_DOCUMENT EXCERPT_:
--*--

The synthesis of BAPBACP monomer has been described elsewhere.¹⁸ The structure of BAPBACP is shown in Scheme 1. Iron acetylacetonate (Fe(AcAc)₃; 99%) was used as received from J&K Chemical Co. Ltd. (Shanghai, China). All solvents used were of reagent grade.

Scheme 1 The structure of BAPBACP monomer.

2.2. Sample preparation

The required amount of iron acetylacetonate (Fe(AcAc)₃) was added to the preselected weight of BAPBACP dissolved in chloroform, stirred for 5 min, and the solvent was evaporated in vacuum at room temperature. The mixture was pulverized to obtain a homogeneous mixture. The BAPBACP monomer and its mixture containing 3.5% Fe(AcAc)₃ were cured in an air oven by a stagewise heating process: 170 °C for 2 h, 190 °C for 2 h and 210 °C for 2 h. The sample obtained is denoted as poly(BAPBACP)-210. Poly(BAPBACP)-210 resin was further cured in a muffle furnace at 280 °C for 0.5 h (denoted as poly(BAPBACP)-280), then at 350 °C for 0.5 h (denoted as poly(BAPBACP)-350). The cured resins were measured by thermogravimetric analysis (TG) and microscale combustion calorimetry (MCC).

--*--

Data visualization images:
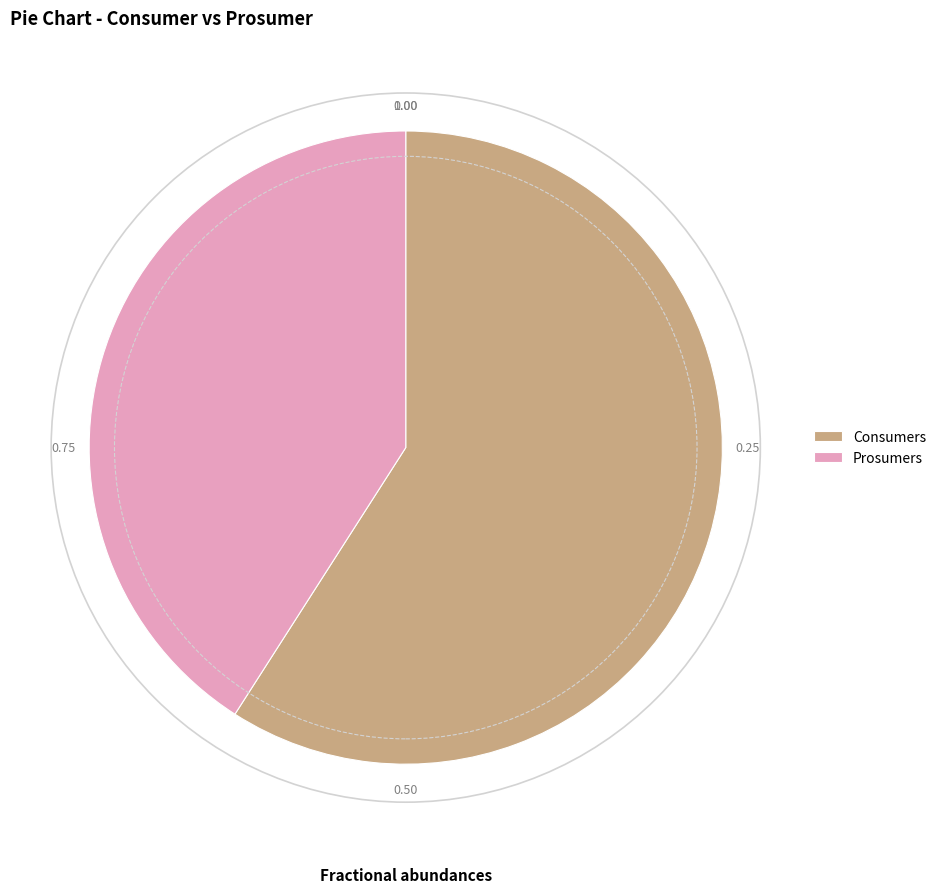

Is it true that Prosumers is 51% of the pie?

False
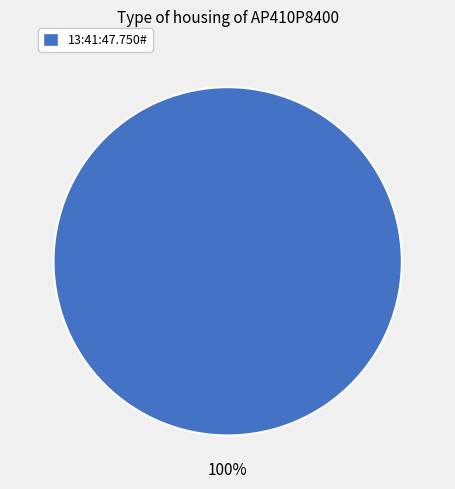

How many segments does this pie chart have?

1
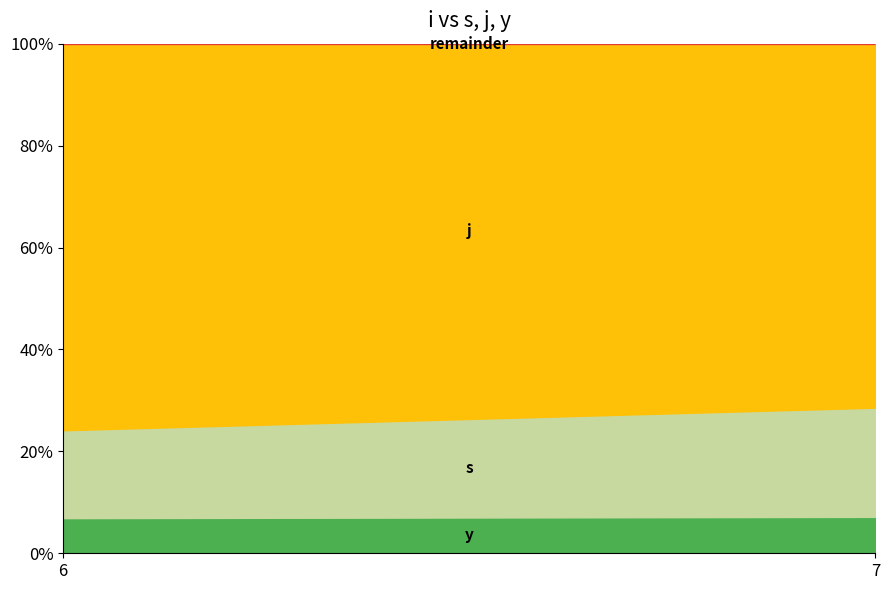

What are all the series names shown in the legend?

s, j, y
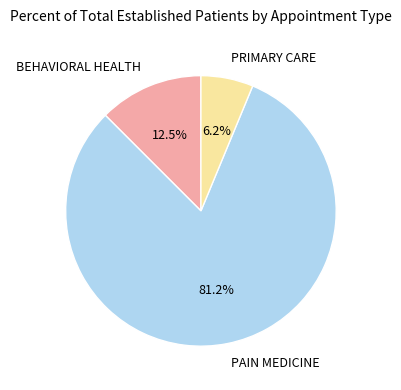

To the nearest percent, what portion does PAIN MEDICINE represent?

81%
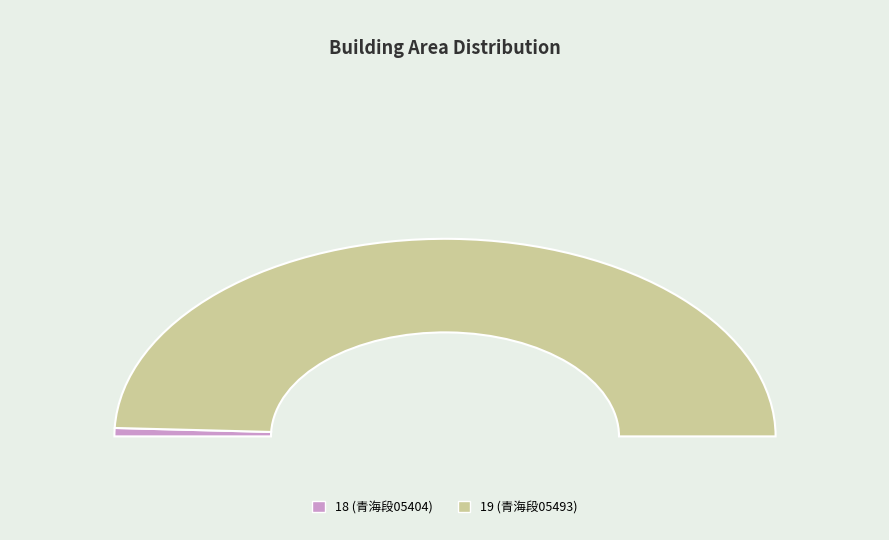

How many slices are in this pie chart?

2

--*--

_LIST OF TASKS_:
1 - Repeat the passage of the resin-curing text from "The synthesis of" to "of BAPBACP monomer." word for word.
2 - Rewrite the entries from the line with "What are all" through the end of the entries, changing "slices" to "wedges" and keeping everything else the same. Leave the pictures out.

_EXPECTED RESPONSES_:
1 -
The synthesis of BAPBACP monomer has been described elsewhere.¹⁸ The structure of BAPBACP is shown in Scheme 1. Iron acetylacetonate (Fe(AcAc)₃; 99%) was used as received from J&K Chemical Co. Ltd. (Shanghai, China). All solvents used were of reagent grade.

Scheme 1 The structure of BAPBACP monomer.

2 -
What are all the series names shown in the legend?

s, j, y

To the nearest percent, what portion does PAIN MEDICINE represent?

81%

How many wedges are in this pie chart?

2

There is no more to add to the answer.